The answer must be every line from the entries below that contains "libdrmaa".

(Stored items from a collection)

* * *

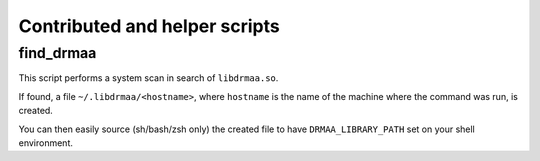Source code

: Contributed and helper scripts
==============================

find_drmaa
----------

This script performs a system scan in search of ``libdrmaa.so``.

If found, a file ``~/.libdrmaa/<hostname>``, where ``hostname`` is the name of the machine where the command was run, is created.

You can then easily source (sh/bash/zsh only) the created file to have ``DRMAA_LIBRARY_PATH`` set on your shell environment.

* * *

▶ [EXERCISE RESPONSE]:
This script performs a system scan in search of ``libdrmaa.so``.
If found, a file ``~/.libdrmaa/<hostname>``, where ``hostname`` is the name of the machine where the command was run, is created.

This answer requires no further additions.